作为学习不规则时间序列的实验,我建立了一个数据集(无需深入研究数据的构造方式,但是您可以查看生成的Xtrain, Ytrain, Xtest, Ytest
):
# some parameters to adjust data generation process
seqSize <- 5
Nfeature <- 2
N <- 50000
pTrain <- .8
missValueMarker <- -1000000
p.miss.samples <- 0.5
p.miss.rate <- 0.0001
minValues <- 3
epochs <- 20
# create some random data
createSeq <- function(xInit,t0=0,tn=2*pi,seqSize=5){
tstepSize <- (tn - t0) / seqSize
tseq <- sort(sample(seq(from=t0, to=tn, length.out=seqSize*200),seqSize))
ty <- tn + tstepSize
yseq1 <- sin(xInit*tseq)
y1 <- sin(xInit*ty)
yseq2 <- cos(xInit*tseq)
y2 <- cos(xInit*ty)
matrix(c(yseq1,y1,yseq2,y2,diff(c(tseq,ty)),NaN),byrow = TRUE,ncol=(seqSize+1),nrow=3)
}
dx <- seqSize
trainIndex <- sample(1:N,round(pTrain*N))
xInits <- rnorm(N)
xInitTrain <- xInits[trainIndex]
xInitTest <- xInits[-trainIndex]
D <- t(sapply(xInits,function(x)createSeq(x,seqSize=seqSize)))

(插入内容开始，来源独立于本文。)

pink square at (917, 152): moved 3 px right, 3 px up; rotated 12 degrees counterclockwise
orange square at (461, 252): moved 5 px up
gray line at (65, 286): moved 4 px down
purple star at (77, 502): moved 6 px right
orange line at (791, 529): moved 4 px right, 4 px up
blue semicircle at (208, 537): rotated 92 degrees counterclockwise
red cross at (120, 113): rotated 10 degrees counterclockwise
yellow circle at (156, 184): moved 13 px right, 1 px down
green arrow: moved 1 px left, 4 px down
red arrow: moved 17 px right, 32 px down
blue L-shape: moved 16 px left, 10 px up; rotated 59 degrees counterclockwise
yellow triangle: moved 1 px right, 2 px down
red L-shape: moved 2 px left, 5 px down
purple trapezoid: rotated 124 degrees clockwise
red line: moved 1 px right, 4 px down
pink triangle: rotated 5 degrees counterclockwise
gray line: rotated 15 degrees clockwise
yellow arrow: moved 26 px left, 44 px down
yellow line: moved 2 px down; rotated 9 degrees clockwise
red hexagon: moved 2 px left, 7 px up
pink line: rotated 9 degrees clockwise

dim(D) <- c(N,Nfeature+1,seqSize+1)
# insert some missing values
nValues <- prod(seqSize * Nfeature)
p.miss.seq <- dexp(1:nValues,p.miss.rate)/sum(dexp(1:nValues,p.miss.rate))
p.miss.seq
missIdx <- sample(1:N,round(p.miss.samples*N))
for(i in missIdx){
nMiss <- min(sample(1:nValues,size=1,prob=p.miss.seq),nValues-minValues)
if(nMiss < 1){
next()
}
for(j in 1:nMiss){
# if(nMiss>1){
# browser()
# }
missId1 <- sample(1:Nfeature,1)
missId2 <- sample(1:seqSize,1)
D[i,missId1,missId2] <- missValueMarker
}
}
# get some overview on the missing data
naCnt <- apply(D,1,function(x)sum(x==missValueMarker,na.rm = TRUE))
table(naCnt)
# devide into feature and labels and train and test part
X <- D[,1:3,1:seqSize]
Y <- D[,1:2,seqSize+1]
Xtrain <- X[trainIndex,,]
Ytrain <- Y[trainIndex,]
Xtest <- X[-trainIndex,,]
Ytest <- Y[-trainIndex,]
如上所述,不需要进行详细介绍,但是通过检查数据集可以看出,数据由X(3乘5)矩阵作为输入,两个标签作为输出组成。数据包含丢失的数据,由指定的值(在上面的示例中为-1000000)标识。 现在,当我设置两个相同的模型时,一个带有和不带有遮罩层的模型如下:
# build model with and without masking layer
require(keras)
m1 <- keras_model_sequential()
m1 %>%
layer_lstm(units = 50, return_sequences = TRUE , stateful = FALSE ,input_shape = dim(X)[-1]) %>%
layer_lstm(units = 50, return_sequences = FALSE, stateful = FALSE) %>%
layer_dense(units = 2)
m1 %>% compile(loss = 'mse', optimizer = 'adam',metrics = c("accuracy"))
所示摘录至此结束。